Chromosomal microarray will NOT reliably detect PHOX2B gene abnormalities because this testing modality only identifies copy number variations (deletions and duplications) and cannot detect the point mutations and small polyalanine repeat expansions that cause the vast majority of PHOX2B-related disorders.

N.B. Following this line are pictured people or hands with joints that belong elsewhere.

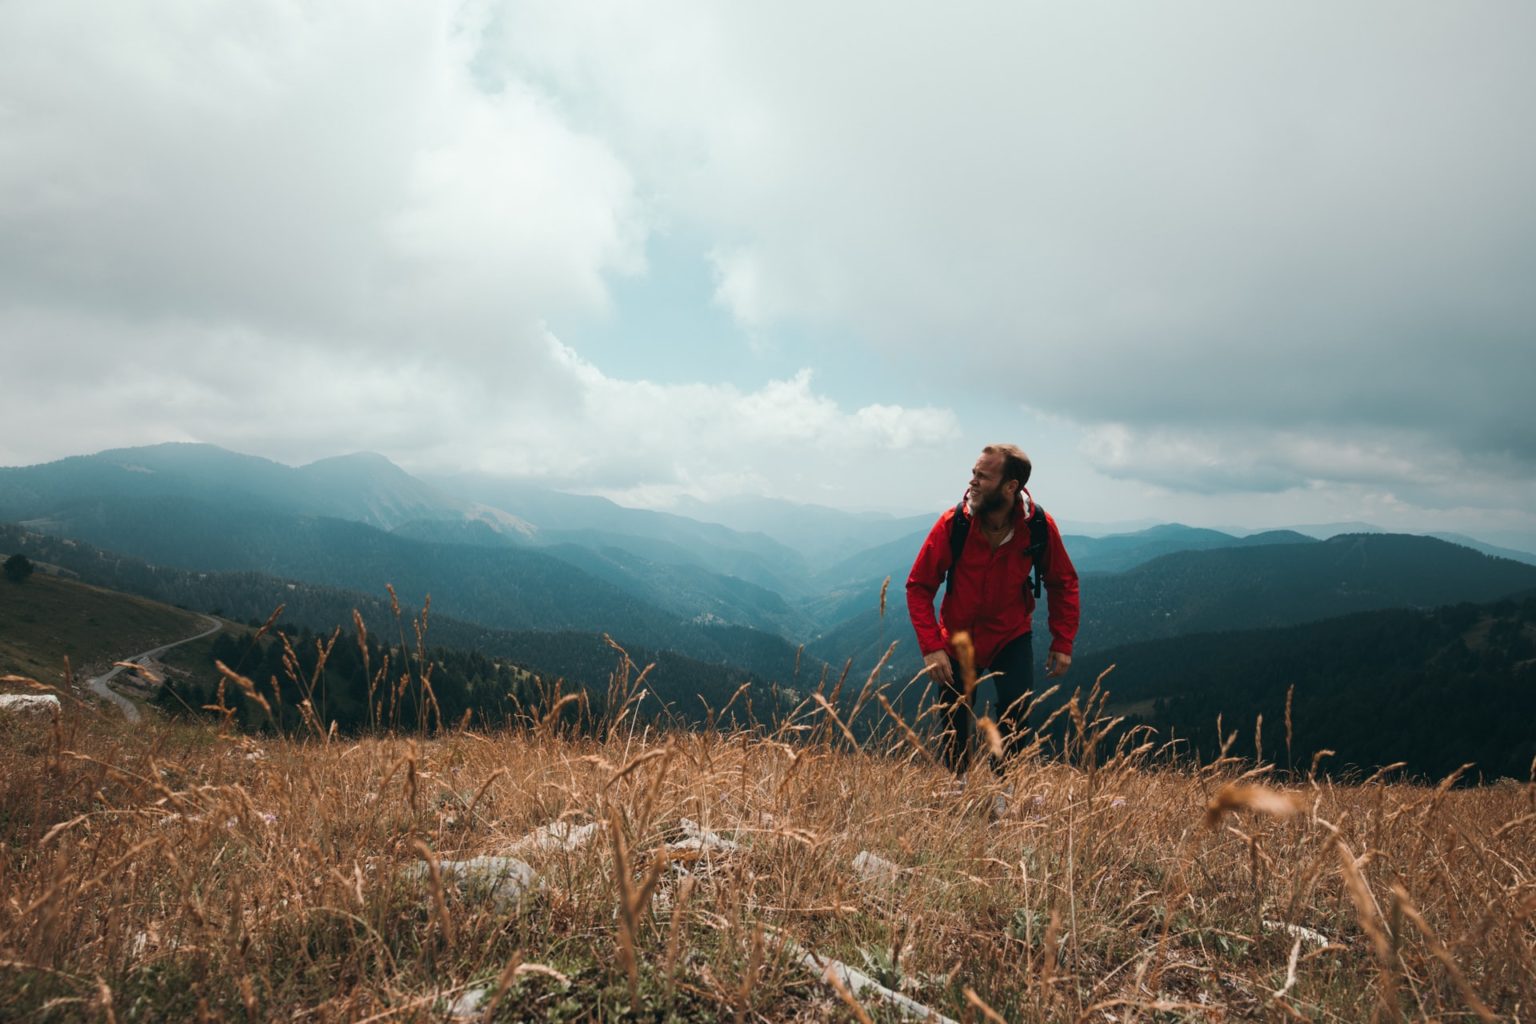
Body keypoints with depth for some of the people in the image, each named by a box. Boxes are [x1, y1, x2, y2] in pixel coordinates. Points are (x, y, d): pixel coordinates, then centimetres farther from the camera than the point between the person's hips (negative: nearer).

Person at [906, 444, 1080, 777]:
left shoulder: (1040, 526, -19)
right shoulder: (952, 524, -23)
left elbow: (1064, 583, -2)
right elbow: (918, 586, -15)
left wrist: (1063, 643, -8)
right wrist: (931, 646, -23)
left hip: (1011, 636, 0)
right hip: (958, 638, 0)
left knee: (1017, 708, -18)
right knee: (955, 729, 7)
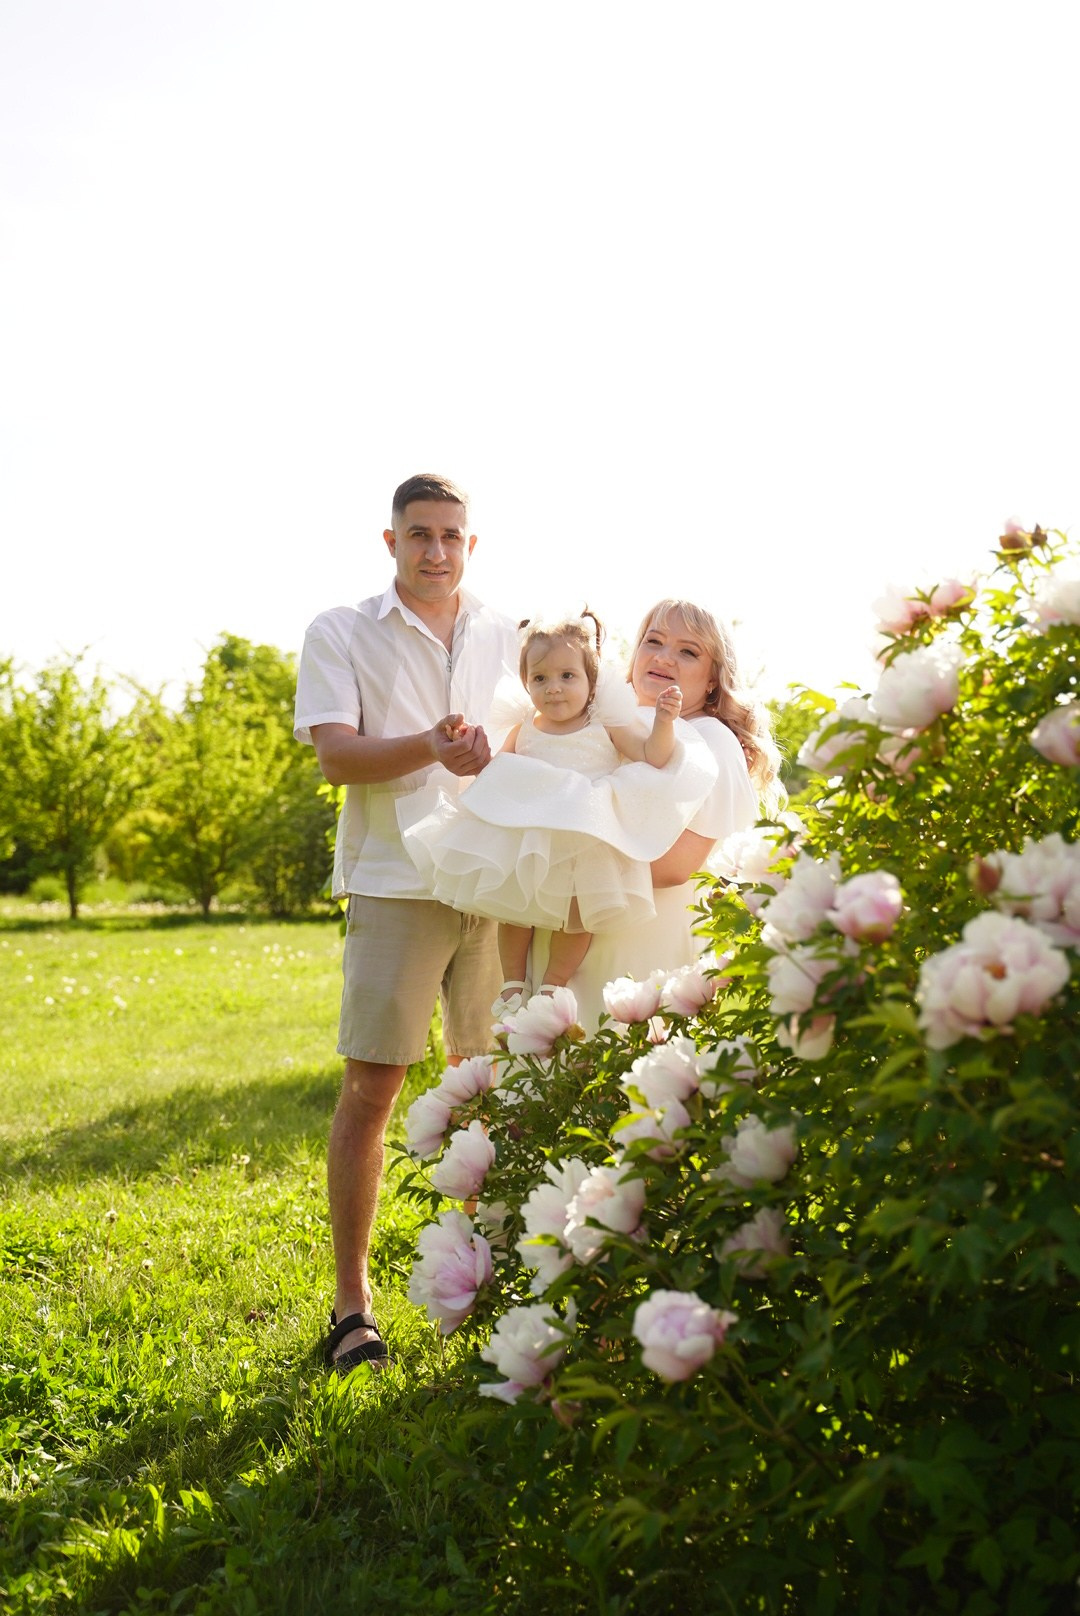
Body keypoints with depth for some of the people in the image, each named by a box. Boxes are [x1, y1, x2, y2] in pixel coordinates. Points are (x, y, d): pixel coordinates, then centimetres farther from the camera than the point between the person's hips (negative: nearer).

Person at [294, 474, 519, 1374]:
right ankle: (352, 1299, 5)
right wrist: (430, 747, -21)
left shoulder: (508, 639, 15)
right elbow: (337, 756, -5)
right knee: (371, 1086, -5)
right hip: (395, 884, -3)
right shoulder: (342, 634, 6)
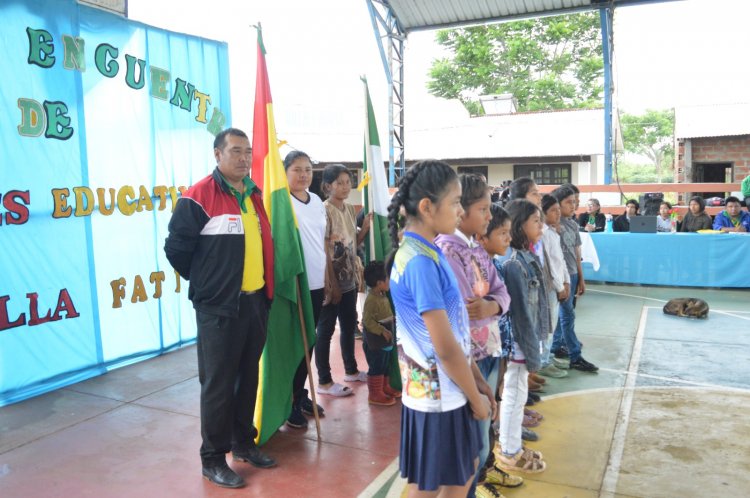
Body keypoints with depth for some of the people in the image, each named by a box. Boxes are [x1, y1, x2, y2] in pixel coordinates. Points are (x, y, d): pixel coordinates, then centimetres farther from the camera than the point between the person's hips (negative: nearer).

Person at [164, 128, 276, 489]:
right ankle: (213, 459, 18)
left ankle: (243, 443, 33)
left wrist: (265, 287, 15)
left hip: (256, 302, 7)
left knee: (248, 378, 17)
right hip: (219, 307, -7)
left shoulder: (253, 196, 11)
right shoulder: (199, 196, -12)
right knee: (218, 384, 3)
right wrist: (206, 282, 2)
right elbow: (176, 248, -9)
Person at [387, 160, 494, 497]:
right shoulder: (420, 262, -25)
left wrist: (477, 381, 12)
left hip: (447, 391, 9)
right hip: (437, 395, -9)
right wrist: (476, 398, -10)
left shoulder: (424, 252, 5)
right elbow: (445, 348, -24)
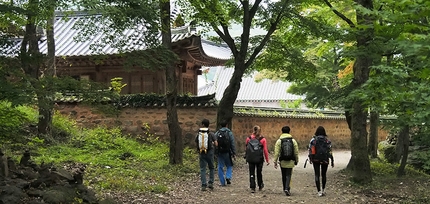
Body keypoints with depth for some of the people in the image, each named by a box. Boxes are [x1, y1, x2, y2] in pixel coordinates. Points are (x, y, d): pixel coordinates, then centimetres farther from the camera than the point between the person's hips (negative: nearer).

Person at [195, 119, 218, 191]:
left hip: (201, 153, 1)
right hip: (209, 153, -1)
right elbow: (216, 144, -6)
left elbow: (197, 143, 5)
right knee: (211, 168, 17)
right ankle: (211, 183, 9)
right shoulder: (211, 134, -5)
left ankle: (203, 185, 0)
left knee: (202, 169, 5)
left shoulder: (198, 134, 0)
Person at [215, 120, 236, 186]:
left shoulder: (217, 133, 4)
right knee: (229, 166, 15)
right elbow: (232, 144, -5)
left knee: (220, 167, 7)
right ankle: (228, 177, -6)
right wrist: (234, 154, -1)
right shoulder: (229, 133, -3)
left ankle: (222, 182, 7)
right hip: (227, 153, -2)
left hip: (219, 153, 2)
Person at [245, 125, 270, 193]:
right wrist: (267, 160, 0)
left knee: (251, 173, 6)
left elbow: (246, 148, 4)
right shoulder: (263, 139, -6)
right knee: (259, 172, 17)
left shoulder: (249, 138, -2)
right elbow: (265, 150, -6)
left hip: (250, 159, 0)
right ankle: (260, 186, 32)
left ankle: (252, 188, -1)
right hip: (259, 159, 0)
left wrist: (247, 157, 15)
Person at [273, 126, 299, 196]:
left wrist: (275, 161, -2)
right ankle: (287, 188, -15)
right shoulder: (293, 140, 0)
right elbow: (296, 152, 1)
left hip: (282, 161, 0)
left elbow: (276, 152, -6)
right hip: (290, 161, 0)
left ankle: (285, 187, 27)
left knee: (284, 175, 16)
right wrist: (296, 160, 12)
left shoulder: (279, 141, -3)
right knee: (288, 175, 1)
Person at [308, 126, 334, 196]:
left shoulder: (313, 139, -3)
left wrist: (310, 159, 8)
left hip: (315, 160, 0)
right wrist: (332, 161, 0)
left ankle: (319, 191, -6)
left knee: (317, 175, 3)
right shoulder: (327, 140, -3)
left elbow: (310, 150, -2)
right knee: (324, 174, 18)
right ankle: (323, 190, 28)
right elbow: (330, 151, -5)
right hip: (325, 160, 1)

Understanding Microarray Limitations
Microarray analysis by CGH-based or SNP-based arrays can detect DNA copy number gains and losses only, thereby identifying unbalanced chromosome abnormalities, but this technique cannot detect balanced rearrangements, some ploidy changes, and mutations (nucleotide base pair changes). 1
- Current microarray analysis technologies will detect only gains and losses of genomic segments at a resolution of approximately 50-100 kb genome-wide 2
- A normal microarray result does not exclude mutations (nucleotide base-pair changes) in any gene represented on the microarray 1
- The typical resolution threshold is 400 kb or larger for reliable detection, though enriched regions may detect smaller CNVs 1
Why PHOX2B Mutations Are Missed
PHOX2B pathogenic variants are predominantly point mutations and polyalanine repeat expansions, not large deletions or duplications detectable by microarray. 3, 4, 5
- The novel missense mutation c.422G > A (p.Arg141Gln) in PHOX2B represents the type of single nucleotide change that microarray cannot detect 4
- PHOX2B mutations are associated with congenital central hypoventilation syndrome (CCHS), Hirschsprung disease, and neuroblastoma predisposition, but genotyping of specific PHOX2B pathogenic variants requires sequencing-based methods 5
- Nonpolyalanine repeat PHOX2B pathogenic variants have been identified in patients with both neuroblastoma and late-onset CCHS, but these require targeted gene sequencing for detection 3
Appropriate Testing Strategy for PHOX2B
When clinical suspicion exists for PHOX2B-related disorders (CCHS, Hirschsprung disease, or familial neuroblastoma), order targeted PHOX2B gene sequencing or exome sequencing, not chromosomal microarray. 2
- Genotyping of a PHOX2B pathogenic variant is required to establish a diagnosis of CCHS 5
- Whole-exome sequencing combined with Sanger sequencing confirmation is the appropriate methodology for detecting PHOX2B mutations 4
- If microarray analysis yields normal results but clinical features suggest a genetic condition, pursue alternative testing strategies including targeted gene sequencing or exome sequencing based on the specific clinical presentation 2
Common Clinical Pitfall
Do not assume that a normal microarray result excludes PHOX2B-related disease. The microarray is designed to detect chromosomal imbalances, not gene-level mutations 1. Failure to detect an alteration at any locus does not exclude all anomalies at that locus 1. If the clinical phenotype includes central hypoventilation, Hirschsprung disease, neuroblastoma, or autonomic nervous system dysfunction, proceed directly to PHOX2B gene sequencing regardless of microarray results 5.